▶ **Short task**
Can you copy every line of the material below verbatim, leaving out the pictures?

Saved entries:
+ + + + + + +

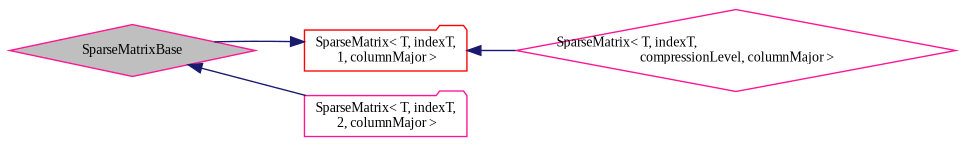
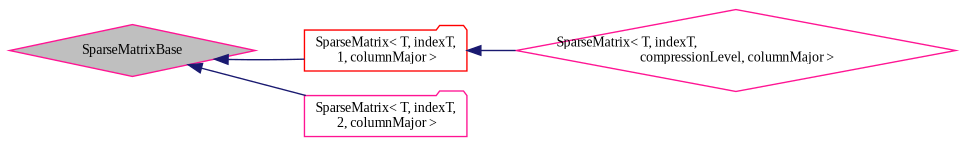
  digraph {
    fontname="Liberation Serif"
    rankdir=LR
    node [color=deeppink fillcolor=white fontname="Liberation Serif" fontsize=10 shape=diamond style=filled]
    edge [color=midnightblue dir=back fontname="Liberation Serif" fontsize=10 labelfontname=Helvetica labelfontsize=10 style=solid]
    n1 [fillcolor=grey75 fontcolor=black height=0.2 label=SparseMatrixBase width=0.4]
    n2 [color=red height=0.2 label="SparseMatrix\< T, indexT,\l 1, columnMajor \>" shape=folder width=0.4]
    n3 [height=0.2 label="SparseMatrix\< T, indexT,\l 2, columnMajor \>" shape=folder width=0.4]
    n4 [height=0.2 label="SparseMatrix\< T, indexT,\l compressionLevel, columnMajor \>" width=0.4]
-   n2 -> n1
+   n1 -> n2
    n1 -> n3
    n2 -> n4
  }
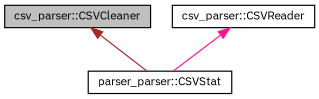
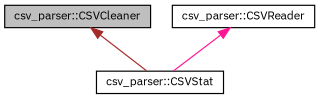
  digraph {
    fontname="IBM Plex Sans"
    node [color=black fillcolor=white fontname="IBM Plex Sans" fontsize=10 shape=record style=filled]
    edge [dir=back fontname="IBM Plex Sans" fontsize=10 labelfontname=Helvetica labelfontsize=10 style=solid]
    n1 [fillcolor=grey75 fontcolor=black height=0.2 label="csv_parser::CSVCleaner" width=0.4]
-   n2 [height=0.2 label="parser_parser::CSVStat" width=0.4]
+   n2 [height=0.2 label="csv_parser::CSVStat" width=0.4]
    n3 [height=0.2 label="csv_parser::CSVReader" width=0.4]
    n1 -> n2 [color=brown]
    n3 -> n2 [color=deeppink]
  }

+ + + + + + +

▶ **Complete answer**
  digraph {
    fontname="Liberation Serif"
    rankdir=LR
    node [color=deeppink fillcolor=white fontname="Liberation Serif" fontsize=10 shape=diamond style=filled]
    edge [color=midnightblue dir=back fontname="Liberation Serif" fontsize=10 labelfontname=Helvetica labelfontsize=10 style=solid]
    n1 [fillcolor=grey75 fontcolor=black height=0.2 label=SparseMatrixBase width=0.4]
    n2 [color=red height=0.2 label="SparseMatrix\< T, indexT,\l 1, columnMajor \>" shape=folder width=0.4]
    n3 [height=0.2 label="SparseMatrix\< T, indexT,\l 2, columnMajor \>" shape=folder width=0.4]
    n4 [height=0.2 label="SparseMatrix\< T, indexT,\l compressionLevel, columnMajor \>" width=0.4]
-   n2 -> n1
+   n1 -> n2
    n1 -> n3
    n2 -> n4
  }
  digraph {
    fontname="IBM Plex Sans"
    node [color=black fillcolor=white fontname="IBM Plex Sans" fontsize=10 shape=record style=filled]
    edge [dir=back fontname="IBM Plex Sans" fontsize=10 labelfontname=Helvetica labelfontsize=10 style=solid]
    n1 [fillcolor=grey75 fontcolor=black height=0.2 label="csv_parser::CSVCleaner" width=0.4]
-   n2 [height=0.2 label="parser_parser::CSVStat" width=0.4]
+   n2 [height=0.2 label="csv_parser::CSVStat" width=0.4]
    n3 [height=0.2 label="csv_parser::CSVReader" width=0.4]
    n1 -> n2 [color=brown]
    n3 -> n2 [color=deeppink]
  }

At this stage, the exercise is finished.